- _TRECHO DA PÁGINA_
<<<<
Algumas versões atribuem a origem da festa a milagres, como a promessa feita por pescadores em meio a uma temporada de pesca ruim, comprometendo-se a realizar uma procissão marítima anual caso a situação melhorasse

Por: Redação em 7 de março de 2025

 

A fé é um fenômeno complexo e de difícil explicação, assim como as origens da centenária Festa das Canoas, cercada por diversas narrativas que, embora distintas, compartilham uma mesma essência: a crença de que tudo pode melhorar. Não se sabe ao certo quem foram os primeiros pescadores nem quais motivações os levaram a celebrar o Divino Espírito Santo. Algumas versões atribuem a origem da festa a milagres, como a promessa feita por pescadores em meio a uma temporada de pesca ruim, comprometendo-se a realizar uma procissão marítima anual caso a situação melhorasse. Outras histórias mencionam a cura da filha de um pescador, que teria motivado a criação da celebração, enquanto há relatos que associam a festa à sobrevivência de tripulantes após um naufrágio, os quais teriam prometido instituir o evento como forma de agradecimento.

 

Independentemente da versão, há 115 anos surgiu a mais tradicional festividade de Marataízes, intimamente ligada à história da cidade. Um grupo de pescadores e suas famílias decidiram reunir-se para celebrar o Divino Espírito Santo, realizando a festa anualmente após o término da temporada de verão.

 

No início do século XX, o turismo começou a ganhar impulso mundial. No Espírito Santo não foi diferente, famílias do interior da região sul do estado, ao viajarem durante o verão, encantavam-se com as praias do litoral de Marataízes. Acreditavam que o contato com aquele ambiente belo e bucólico traria benefícios para a saúde, a alma e a vida como um todo. A Estrada de Ferro Sul do Espírito Santo (EFSES), concluída na década de 1920, facilitou o acesso de visitantes, especialmente de Cachoeiro de Itapemirim, que se maravilhavam com as paisagens litorâneas.
>>>>
- _DADOS FORNECIDOS_
<<<<
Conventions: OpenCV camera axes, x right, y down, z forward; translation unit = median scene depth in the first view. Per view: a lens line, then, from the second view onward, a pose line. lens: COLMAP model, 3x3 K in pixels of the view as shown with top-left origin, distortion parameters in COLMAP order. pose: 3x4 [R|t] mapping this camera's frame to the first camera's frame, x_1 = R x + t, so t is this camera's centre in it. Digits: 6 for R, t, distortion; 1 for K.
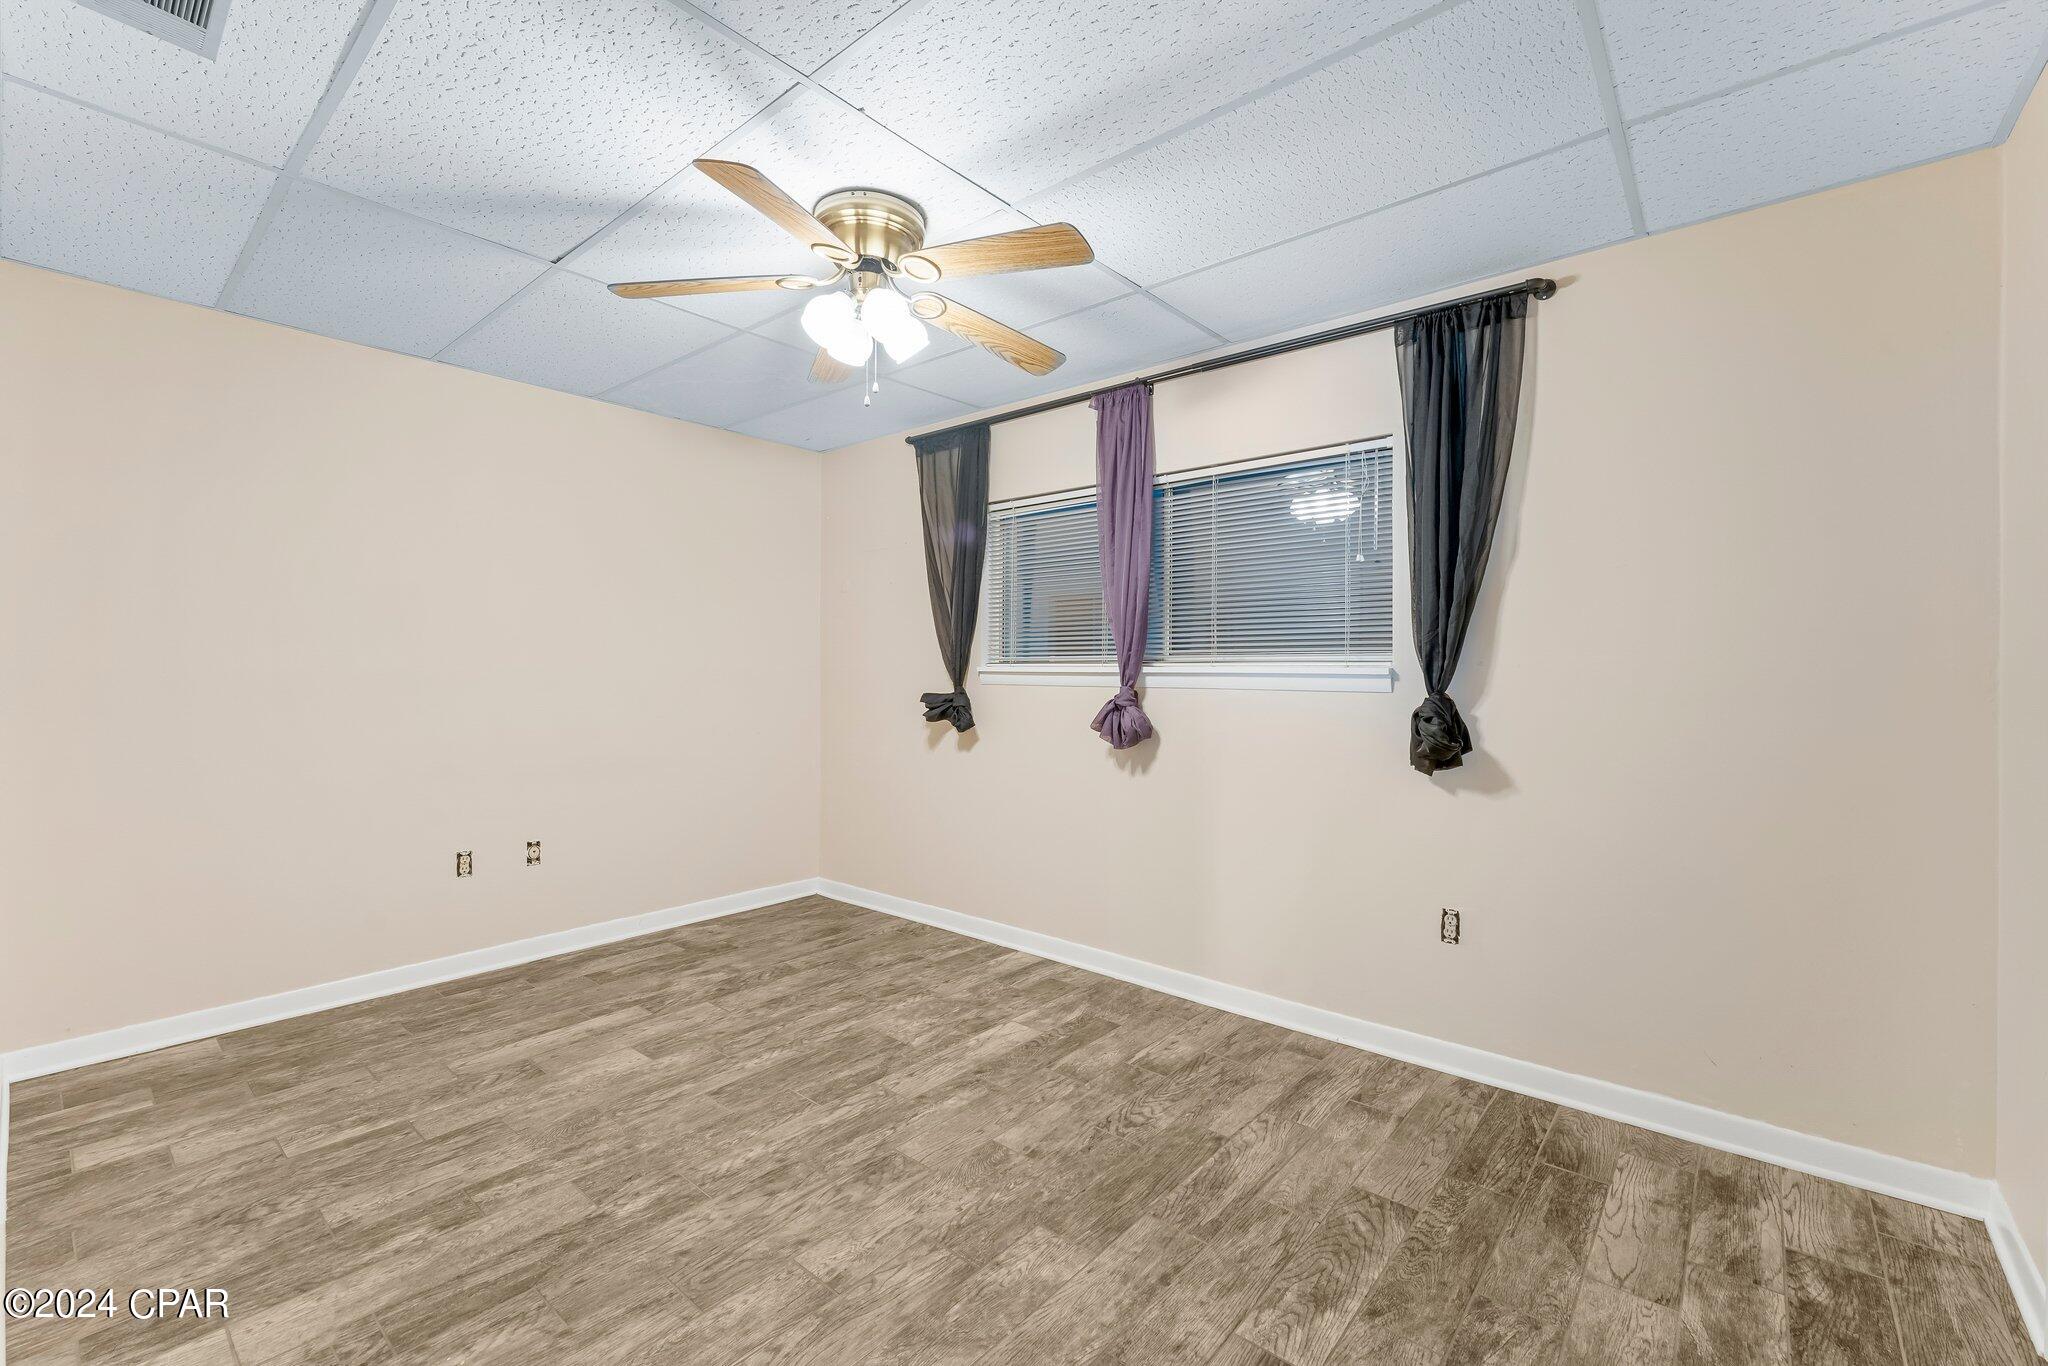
lens RADIAL K [[875.1, 0, 1022.4], [0, 875.1, 682.4], [0, 0, 1]] dist [0.000995, 0.000336]
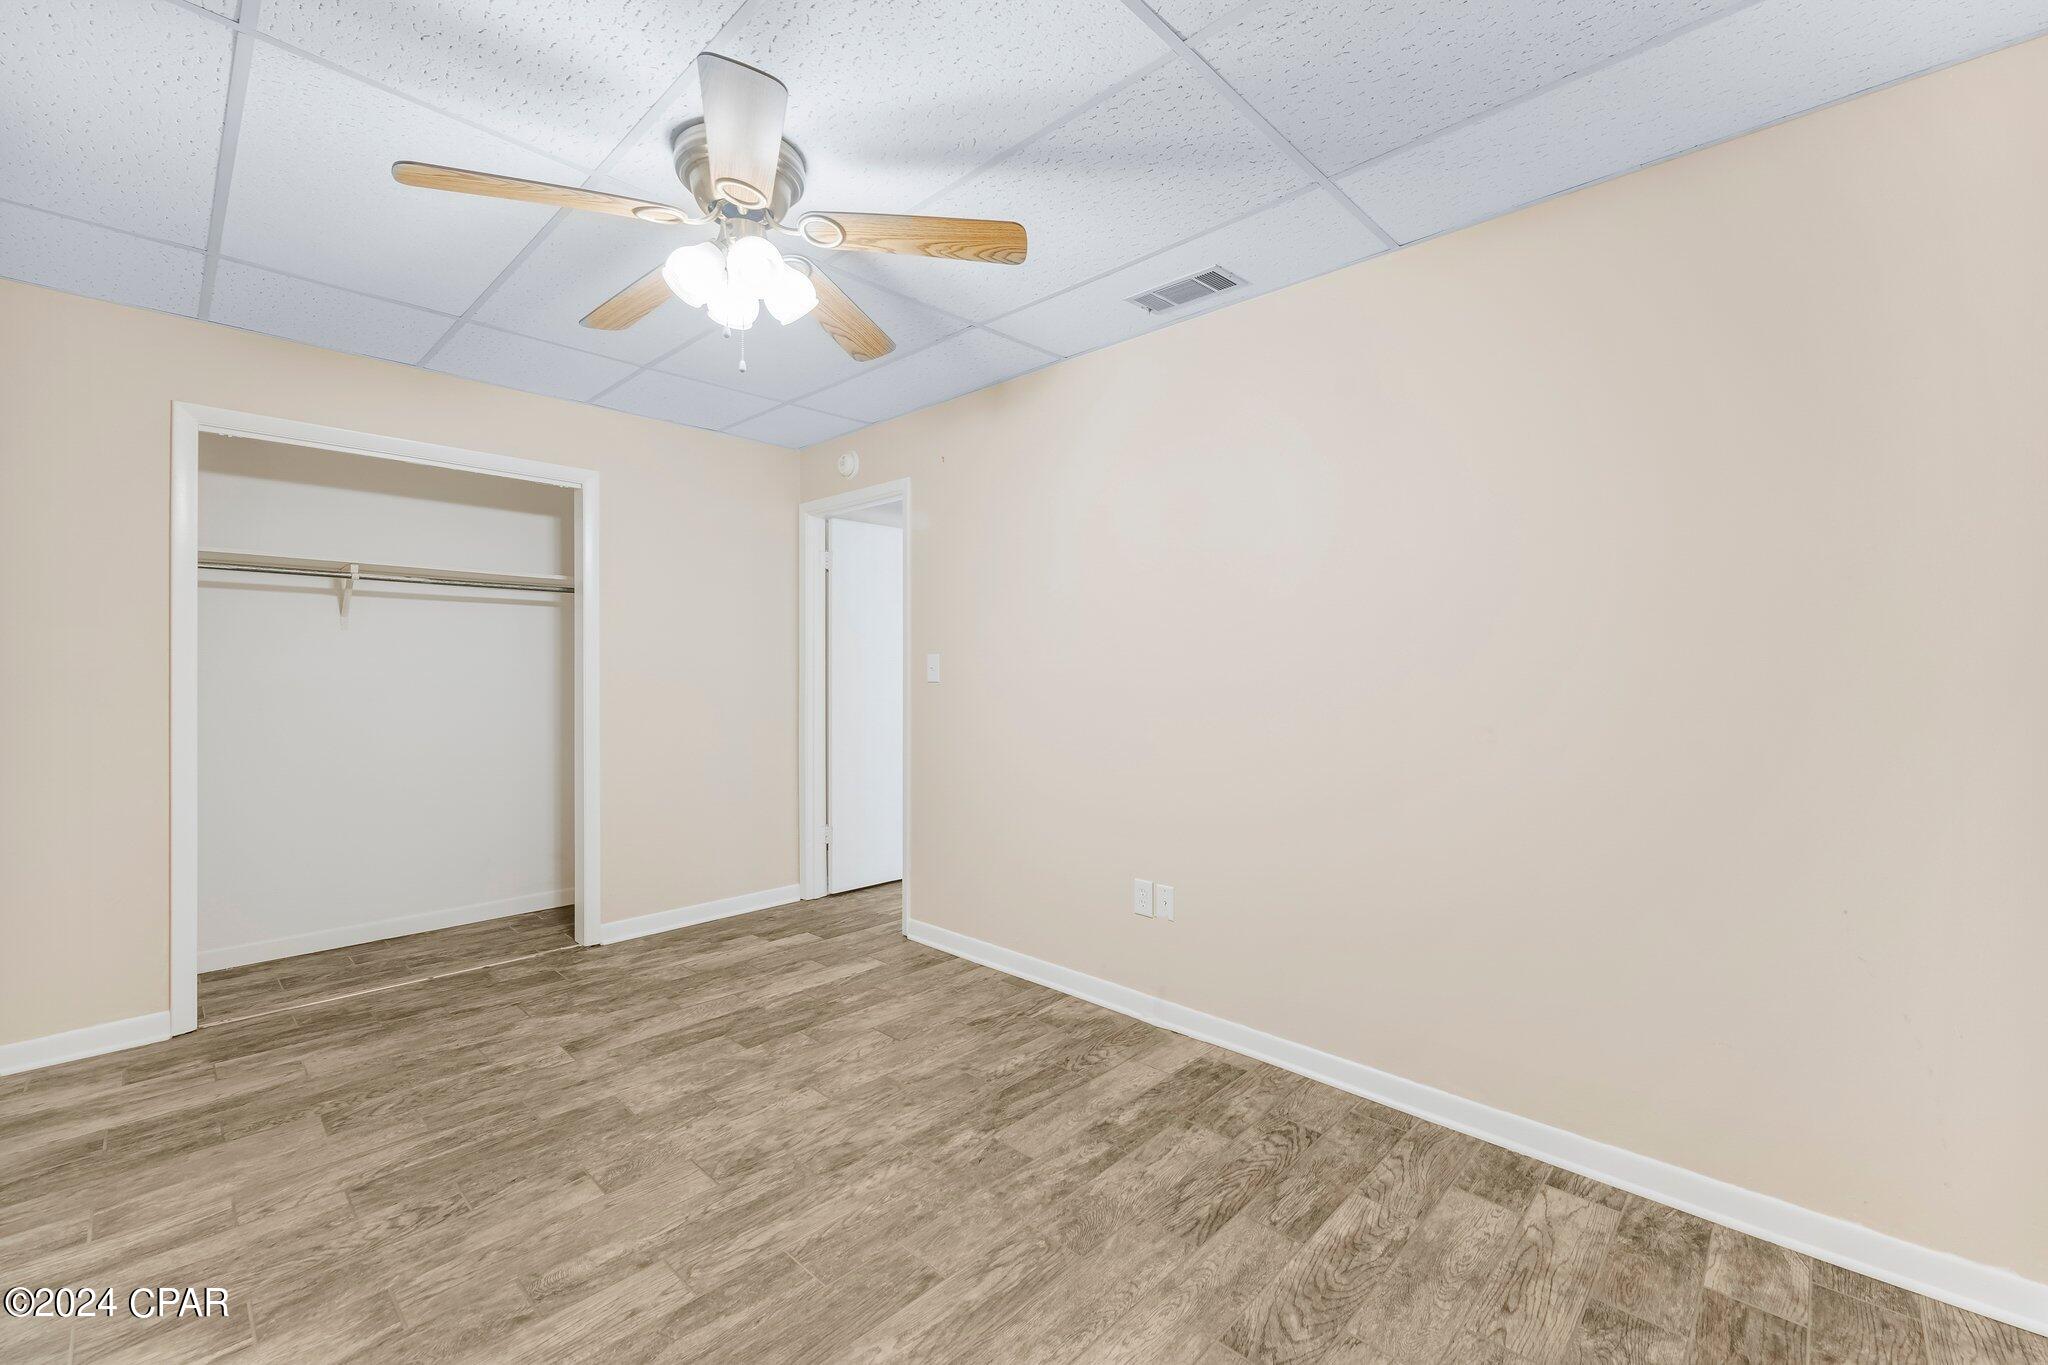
lens RADIAL K [[841.1, 0, 1026.7], [0, 841.1, 678.2], [0, 0, 1]] dist [0.001289, 0.000180]
pose [[-0.998707, -0.003762, 0.050692, -0.558538], [-0.002698, 0.999775, 0.021043, -0.030089], [-0.050760, 0.020879, -0.998493, 2.009160]]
>>>>
- _EXPLORE O MATERIAL_
1. Com base no trecho sobre a Festa das Canoas, responda:
(a) Há quantos anos surgiu a festa?
(b) Em que época do ano a festa passou a ser realizada?
(c) Em que década foi concluída a Estrada de Ferro Sul do Espírito Santo?
2. Reescreva a passagem do trecho sobre a Festa das Canoas que vai de "Por: Redação em" até "forma de agradecimento.", trocando "milagres" por "prodígios".

- _PROBLEMAS RESOLVIDOS_
1.
(a) Há 115 anos.
(b) Anualmente, após o término da temporada de verão.
(c) Na década de 1920.

2.
Por: Redação em 7 de março de 2025

 

A fé é um fenômeno complexo e de difícil explicação, assim como as origens da centenária Festa das Canoas, cercada por diversas narrativas que, embora distintas, compartilham uma mesma essência: a crença de que tudo pode melhorar. Não se sabe ao certo quem foram os primeiros pescadores nem quais motivações os levaram a celebrar o Divino Espírito Santo. Algumas versões atribuem a origem da festa a prodígios, como a promessa feita por pescadores em meio a uma temporada de pesca ruim, comprometendo-se a realizar uma procissão marítima anual caso a situação melhorasse. Outras histórias mencionam a cura da filha de um pescador, que teria motivado a criação da celebração, enquanto há relatos que associam a festa à sobrevivência de tripulantes após um naufrágio, os quais teriam prometido instituir o evento como forma de agradecimento.